(Saved entries)
········

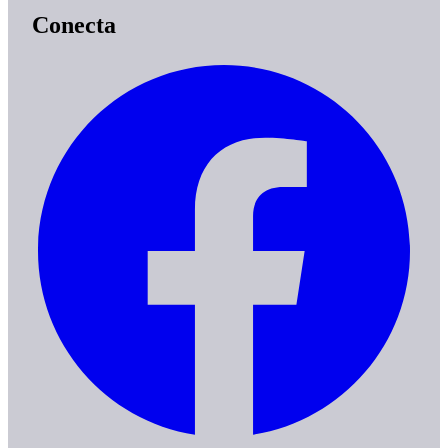
Conecta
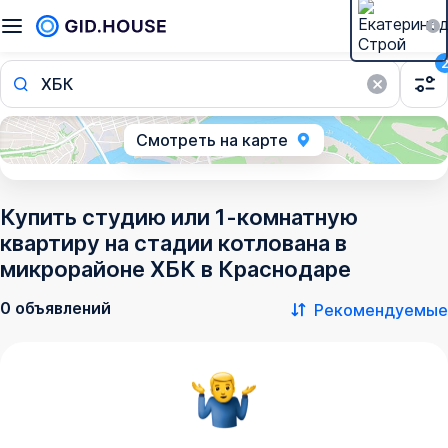
ХБК
Смотреть на карте
Купить студию или 1-комнатную
квартиру на стадии котлована в
микрорайоне ХБК в Краснодаре
0 объявлений
Рекомендуемые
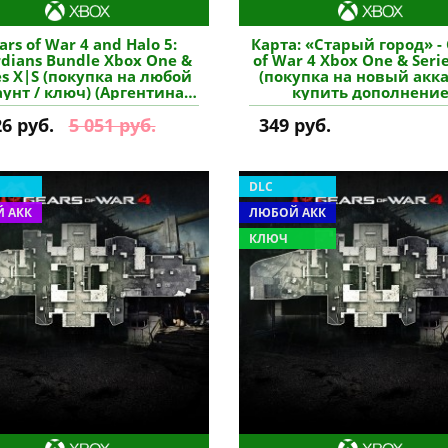
ars of War 4 and Halo 5:
Карта: «Старый город» -
dians Bundle Xbox One &
of War 4 Xbox One & Seri
es X|S (покупка на любой
(покупка на новый акка
унт / ключ) (Аргентина)
купить дополнени
купить игру
26 руб.
5 051 руб.
349 руб.
DLC
 АКК
ЛЮБОЙ АКК
КЛЮЧ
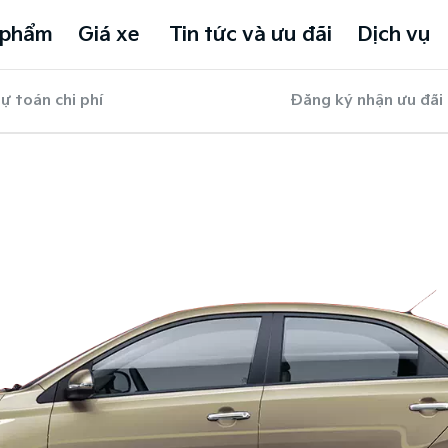
 phẩm
Giá xe
Tin tức và ưu đãi
Dịch vụ
ự toán chi phí
Đăng ký nhận ưu đãi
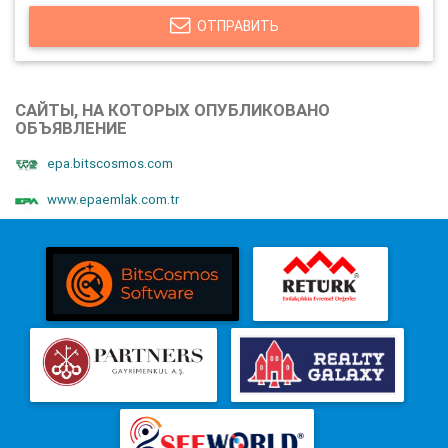
ОТПРАВИТЬ
САЙТЫ, НА КОТОРЫХ ОПУБЛИКОВАНО
ОБЪЯВЛЕНИЕ
epa.bitscosmos.com
www.epaemlak.com.tr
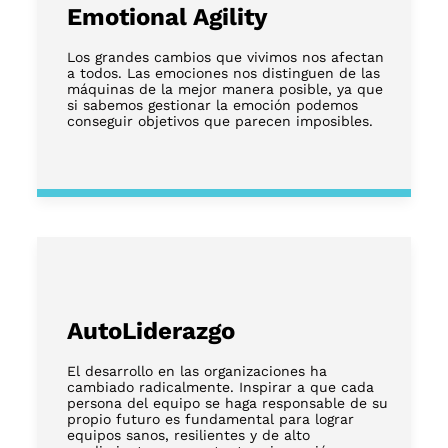
Emotional Agility
Los grandes cambios que vivimos nos afectan
a todos. Las emociones nos distinguen de las
máquinas de la mejor manera posible, ya que
si sabemos gestionar la emoción podemos
conseguir objetivos que parecen imposibles.
AutoLiderazgo
El desarrollo en las organizaciones ha
cambiado radicalmente. Inspirar a que cada
persona del equipo se haga responsable de su
propio futuro es fundamental para lograr
equipos sanos, resilientes y de alto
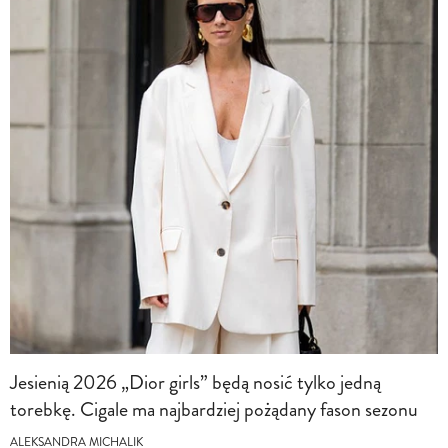
Jesienią 2026 „Dior girls” będą nosić tylko jedną
torebkę. Cigale ma najbardziej pożądany fason sezonu
ALEKSANDRA MICHALIK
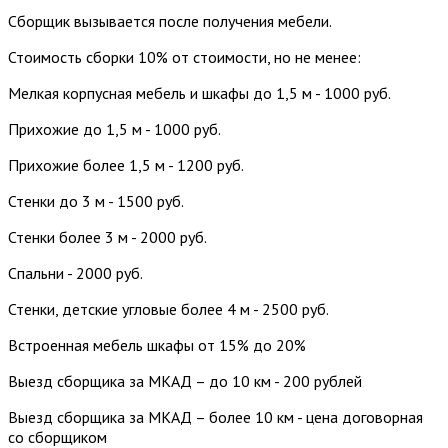
Сборщик вызывается после получения мебели.
Стоимость сборки 10% от стоимости, но не менее:
Мелкая корпусная мебель и шкафы до 1,5 м - 1000 руб.
Прихожие до 1,5 м - 1000 руб.
Прихожие более 1,5 м - 1200 руб.
Стенки до 3 м - 1500 руб.
Стенки более 3 м - 2000 руб.
Спальни - 2000 руб.
Стенки, детские угловые более 4 м - 2500 руб.
Встроенная мебель шкафы от 15% до 20%
Выезд сборщика за МКАД – до 10 км - 200 рублей
Выезд сборщика за МКАД – более 10 км - цена договорная
со сборщиком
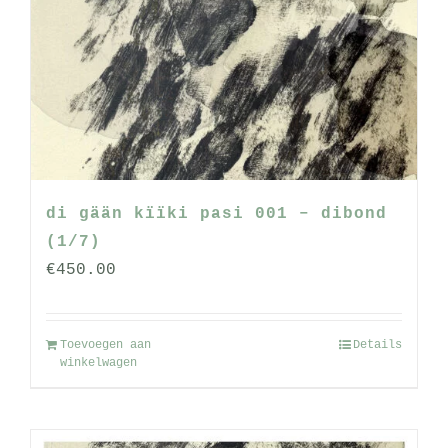
optie
kan
gekozen
worden
op
de
productpagina
di gään kïïki pasi 001 – dibond
(1/7)
€
450.00
Toevoegen aan
Details
winkelwagen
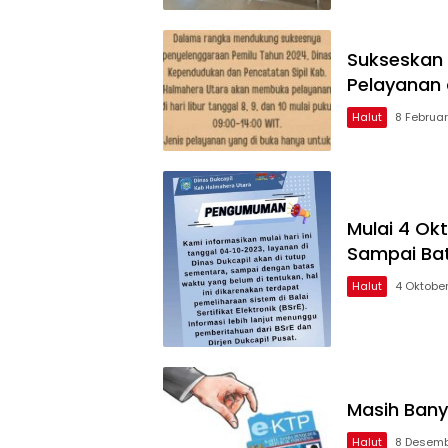
Sukseskan 
Pelayanan d
Halut
8 Februar
Mulai 4 Ok
Sampai Bat
Halut
4 Oktobe
Masih Bany
Halut
8 Desemb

········

◆ Try it: Go through the data and list each line that contains the word "Прихожие".

◆ Completed task:
Прихожие до 1,5 м - 1000 руб.
Прихожие более 1,5 м - 1200 руб.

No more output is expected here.